Efficacy of meropenem against ceftazidime–avibactam-resistant Klebsiella pneumoniae producing KPC-31, KPC-33, KPC-90, KPC-106 and KPC-114

Abstract Background Klebsiella pneumoniae producing KPC variants conferring resistance to ceftazidime–avibactam often remain susceptible to meropenem, suggesting a potential therapeutic use of this antibiotic. Objectives In this study, the efficacy of clinically relevant concentrations of meropenem was evaluated against high-risk clones of ceftazidime–avibactam-resistant K. pneumoniae strains producing KPC variants, in a tandem in vitro time-kill/in vivo Galleria mellonella survival model. Methods In vitro/in vivo efficacy of meropenem against ceftazidime–avibactam-resistant K. pneumoniae of CG16, CG25 and CG258, producing KPC-31, KPC-33, KPC-90, KPC-106 and KPC-114 variants, was evaluated using EUCAST dosing recommendation adjusted to the G. mellonella model. For in vivo assays, untreated, meropenem (40 mg/kg × 1)-treated and ceftazidime–avibactam (40 mg/kg ceftazidime–10 mg/kg avibactam × 1)-treated groups were established, with 60 larvae per group.
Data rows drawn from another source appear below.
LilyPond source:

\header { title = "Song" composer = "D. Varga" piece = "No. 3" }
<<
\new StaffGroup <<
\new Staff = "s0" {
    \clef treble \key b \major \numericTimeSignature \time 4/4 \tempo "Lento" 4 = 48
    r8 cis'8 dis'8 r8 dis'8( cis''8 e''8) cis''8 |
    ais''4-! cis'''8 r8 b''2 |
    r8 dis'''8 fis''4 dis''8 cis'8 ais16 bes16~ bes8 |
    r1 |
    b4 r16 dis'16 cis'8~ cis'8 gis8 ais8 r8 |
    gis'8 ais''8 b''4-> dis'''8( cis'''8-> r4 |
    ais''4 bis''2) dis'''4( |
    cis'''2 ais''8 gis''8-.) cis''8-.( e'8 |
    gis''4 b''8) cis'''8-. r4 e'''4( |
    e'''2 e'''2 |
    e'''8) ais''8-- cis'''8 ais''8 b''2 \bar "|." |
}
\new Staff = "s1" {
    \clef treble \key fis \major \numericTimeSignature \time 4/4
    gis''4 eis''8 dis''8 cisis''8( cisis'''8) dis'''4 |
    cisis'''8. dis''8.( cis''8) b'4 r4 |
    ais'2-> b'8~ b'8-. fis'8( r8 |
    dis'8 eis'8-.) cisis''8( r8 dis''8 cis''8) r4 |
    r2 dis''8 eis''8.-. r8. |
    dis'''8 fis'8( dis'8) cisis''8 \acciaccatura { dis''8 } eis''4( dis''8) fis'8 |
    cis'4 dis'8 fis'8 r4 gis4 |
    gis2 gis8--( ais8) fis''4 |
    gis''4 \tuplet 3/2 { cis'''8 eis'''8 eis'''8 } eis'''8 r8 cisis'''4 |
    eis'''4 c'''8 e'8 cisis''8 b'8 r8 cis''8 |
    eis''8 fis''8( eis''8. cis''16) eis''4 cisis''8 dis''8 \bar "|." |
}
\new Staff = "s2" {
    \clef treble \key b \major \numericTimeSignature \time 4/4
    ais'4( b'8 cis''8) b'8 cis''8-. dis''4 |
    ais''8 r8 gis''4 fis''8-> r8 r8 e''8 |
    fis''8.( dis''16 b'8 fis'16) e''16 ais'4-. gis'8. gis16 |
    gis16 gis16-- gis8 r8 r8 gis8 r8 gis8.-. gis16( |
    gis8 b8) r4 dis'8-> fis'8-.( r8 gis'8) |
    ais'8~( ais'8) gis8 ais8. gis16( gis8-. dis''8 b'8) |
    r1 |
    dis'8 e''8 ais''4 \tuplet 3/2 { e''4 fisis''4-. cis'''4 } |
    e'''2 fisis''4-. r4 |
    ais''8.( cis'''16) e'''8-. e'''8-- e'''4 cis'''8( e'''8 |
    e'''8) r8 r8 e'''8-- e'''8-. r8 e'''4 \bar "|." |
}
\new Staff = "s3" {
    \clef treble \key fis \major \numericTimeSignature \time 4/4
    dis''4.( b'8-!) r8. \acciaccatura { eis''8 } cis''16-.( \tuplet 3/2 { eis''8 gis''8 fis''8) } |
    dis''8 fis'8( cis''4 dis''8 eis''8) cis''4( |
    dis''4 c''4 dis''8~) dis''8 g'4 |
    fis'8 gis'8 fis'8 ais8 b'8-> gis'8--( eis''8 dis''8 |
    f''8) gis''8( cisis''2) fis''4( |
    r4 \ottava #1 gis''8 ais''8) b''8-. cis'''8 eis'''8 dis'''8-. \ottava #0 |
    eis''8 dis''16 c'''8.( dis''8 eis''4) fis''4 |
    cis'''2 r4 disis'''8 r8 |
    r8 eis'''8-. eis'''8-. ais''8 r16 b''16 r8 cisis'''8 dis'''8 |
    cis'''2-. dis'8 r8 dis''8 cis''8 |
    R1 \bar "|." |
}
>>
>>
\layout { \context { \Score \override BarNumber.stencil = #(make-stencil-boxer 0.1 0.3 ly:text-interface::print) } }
Kaplan–Meier curves, log-rank tests, univariate Cox regression and hazard ratios (HR) were used to assess treatment effects (P < 0.05). Results For all KPC-variant producers, time-kill assays showed >3 log-kills reduction (−6.91 ± 1.28 SD) after 6 h interaction when exposed to 8–32 mg/L meropenem MIC values (i.e. ≥ × 4 MIC). In the assessment of in vivo efficacy of meropenem, at the 4-day follow-up, mortality rates were 96.7% (untreated), 83.3% (ceftazidime–avibactam-treated) and 13.3% (meropenem-treated) (P < 0.05). Univariate Cox regression analysis showed significantly lower risk in the meropenem group compared to untreated group [HR 0.02 (95% CI: 0.01–0.05)]. Conclusions These pre-clinical results might support use of meropenem as a potential alternative for treatment of infections due to KPC-variant producers displaying in vitro susceptibility to meropenem.